Tidak Pernah Sampaikan Rencana Kerja, Jokowi Cabut 2.078 Izin Usaha Pertambangan

Tidak Pernah Sampaikan Rencana Kerja, Jokowi Cabut 2.078 Izin Usaha Pertambangan

KABARINDO, JAKARTAPresiden Joko Widodo (Jokowi) mencabut Izin Usaha Pertambangan (IUP) mineral dan batu bara. Hal tersebut disampaikan presiden Jokowi dalam konferensi pers yang diunggah di kanal YouTube Setpres.

“Hari ini sebanyak 2.078 izin perusahaan penambangan minerba kita cabut,” ujar Jokowi, Kamis (6/1/2022).

Hal ini dilakukan lantaran selama ini usaha pertambangan tersebut tidak pernah menyampaikan rencana kerjanya kepada pemerintah. Padahal perizinan yang diberikan sudah bertahun-tahun lamanya.

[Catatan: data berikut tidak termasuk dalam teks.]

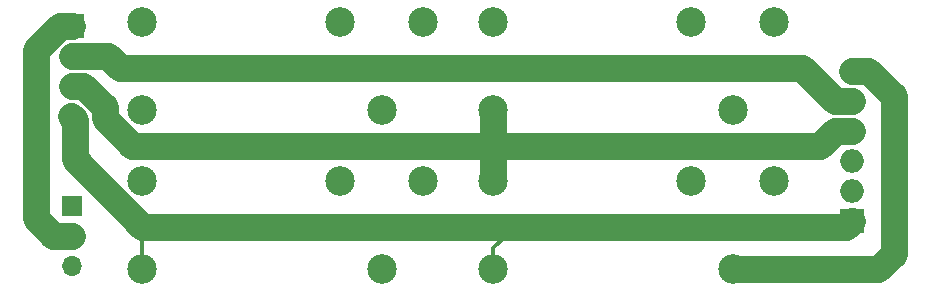
<source format=gbr>
G04 #@! TF.FileFunction,Copper,L1,Top,Signal*
%FSLAX46Y46*%
G04 Gerber Fmt 4.6, Leading zero omitted, Abs format (unit mm)*
G04 Created by KiCad (PCBNEW 4.0.7) date 02/15/19 15:45:41*
%MOMM*%
%LPD*%
G01*
G04 APERTURE LIST*
%ADD10C,0.100000*%
%ADD11R,1.700000X1.700000*%
%ADD12O,1.700000X1.700000*%
%ADD13C,2.500000*%
%ADD14O,1.998980X1.998980*%
%ADD15R,1.998980X1.998980*%
%ADD16C,2.300000*%
%ADD17C,0.300000*%
G04 APERTURE END LIST*
D10*
D11*
X119380000Y-93980000D03*
D12*
X119380000Y-96520000D03*
X119380000Y-99060000D03*
D13*
X125336000Y-85919000D03*
X125336000Y-78419000D03*
X145636000Y-85919000D03*
X149136000Y-78419000D03*
X142136000Y-78419000D03*
X125336000Y-99381000D03*
X125336000Y-91881000D03*
X145636000Y-99381000D03*
X149136000Y-91881000D03*
X142136000Y-91881000D03*
X155054000Y-85919000D03*
X155054000Y-78419000D03*
X175354000Y-85919000D03*
X178854000Y-78419000D03*
X171854000Y-78419000D03*
X155054000Y-99381000D03*
X155054000Y-91881000D03*
X175354000Y-99381000D03*
X178854000Y-91881000D03*
X171854000Y-91881000D03*
D14*
X119380000Y-86360000D03*
D15*
X119380000Y-78740000D03*
D14*
X119380000Y-81280000D03*
X119380000Y-83820000D03*
X185420000Y-87630000D03*
D15*
X185420000Y-95250000D03*
D14*
X185420000Y-92710000D03*
X185420000Y-90170000D03*
X185420000Y-85090000D03*
X185420000Y-82550000D03*
D16*
X119380000Y-78740000D02*
X118384452Y-78740000D01*
X118384452Y-78740000D02*
X116332000Y-80792452D01*
X116332000Y-80792452D02*
X116332000Y-95062002D01*
X116332000Y-95062002D02*
X117789998Y-96520000D01*
X118177919Y-96520000D02*
X119380000Y-96520000D01*
X117789998Y-96520000D02*
X118177919Y-96520000D01*
X188976000Y-98044000D02*
X188976000Y-84692508D01*
X188976000Y-84692508D02*
X186833492Y-82550000D01*
X186833492Y-82550000D02*
X185420000Y-82550000D01*
X187639000Y-99381000D02*
X188976000Y-98044000D01*
X175354000Y-99381000D02*
X187639000Y-99381000D01*
X123444000Y-82296000D02*
X181212508Y-82296000D01*
X181212508Y-82296000D02*
X184006508Y-85090000D01*
X184006508Y-85090000D02*
X185420000Y-85090000D01*
X122428000Y-81280000D02*
X123444000Y-82296000D01*
X119380000Y-81280000D02*
X122428000Y-81280000D01*
X124468998Y-88900000D02*
X155308000Y-88900000D01*
X122174000Y-85676752D02*
X122174000Y-86605002D01*
X122174000Y-86605002D02*
X124468998Y-88900000D01*
X119380000Y-83820000D02*
X120317248Y-83820000D01*
X120317248Y-83820000D02*
X122174000Y-85676752D01*
X155054000Y-85919000D02*
X155054000Y-89154000D01*
X155054000Y-89154000D02*
X155054000Y-91881000D01*
X182736508Y-88900000D02*
X155308000Y-88900000D01*
X155308000Y-88900000D02*
X155054000Y-89154000D01*
X185420000Y-87630000D02*
X184006508Y-87630000D01*
X184006508Y-87630000D02*
X182736508Y-88900000D01*
X184912000Y-95758000D02*
X157988000Y-95758000D01*
D17*
X156909234Y-95758000D02*
X157988000Y-95758000D01*
D16*
X157988000Y-95758000D02*
X125364998Y-95758000D01*
D17*
X155054000Y-99381000D02*
X155054000Y-97613234D01*
X155054000Y-97613234D02*
X156909234Y-95758000D01*
X125336000Y-99381000D02*
X125336000Y-97613234D01*
X125336000Y-97613234D02*
X125364998Y-97584236D01*
X125364998Y-97584236D02*
X125364998Y-95758000D01*
D16*
X185420000Y-95250000D02*
X184912000Y-95758000D01*
X125364998Y-95758000D02*
X119673991Y-90066993D01*
X119673991Y-86712291D02*
X119350850Y-86389150D01*
X119673991Y-90066993D02*
X119673991Y-86712291D01*
M02*

</source>
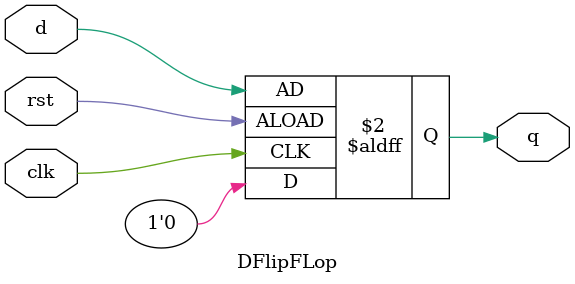
<source format=sv>
module DFlipFLop (q, d, clk, rst);

  input d, rst, clk;
  output reg q;

  always @ (posedge clk, negedge rst) begin
    if (rst)
      q <= 1'b0;

    else
      q <= d;

  end

endmodule

// no testbech because this code is to program an fpga
// refer to the Pin Planner Diagram readme file

</source>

“Karena tidak pernah menyampaikan rencana kerja, izin yang telah bertahun-tehun diberikan tak pernah dikerjakan, ini menyebabkan tersanderanya pemanfaatan sumber daya alam untuk meningkatkan kesejahteraan rakyat,” ujarnya.

Jokowi juga menegaskan jika izin yang telah diberikan oleh pemerintah tidak dilaksanakan dengan baik dan tidak sesuai aturan maka akan dicabut. Sebagai contoh saja, izin pemanfaatan sumber daya alam, tetapi tidak dijalankan dengan baik, tidak produktif dan justru dialihkan ke pihak lain, darisini bisa termasuk melanggar aturan maka sudah sepantasnya izin tersebut akan dicabut.

Selain izin usaha pertambangan, Jokowi juga mencabut 196 izin sektor kehutanan dengan luas 3.192.439 hektar. Tidak jauh berbeda dengan sebelumnya, pencabutan ini sebagai dampak dari usaha tersebut sudah tidak aktif, tidak membuat rencana kerja dan ditelantarkan.

Untuk Hak Guna Usaha (HGU) perkebunan yang ditelantarkan seluas 34.448 juga dicabut oleh Jokowi. Rincian tersebut termasuk 25.128 hektare adalah milik 12 badan hukum, sisanya 9.320 hektare merupakan bagian dari HGU yang terlantar milik 24 badan hukum.

“Pembenahan dan penertiban izin ini merupakan bagian integral dari perbaikan tata kelola pemberian izin pertambangan dan kehutanan serta perizinan lainnya,” katanya.

Jokowi juga menegaskan bahwa pemerintah akan terus berusaha memberikan kemudahan dalam perizinan, dan tidak mengesampingkan prinsip transparan dan akuntabel.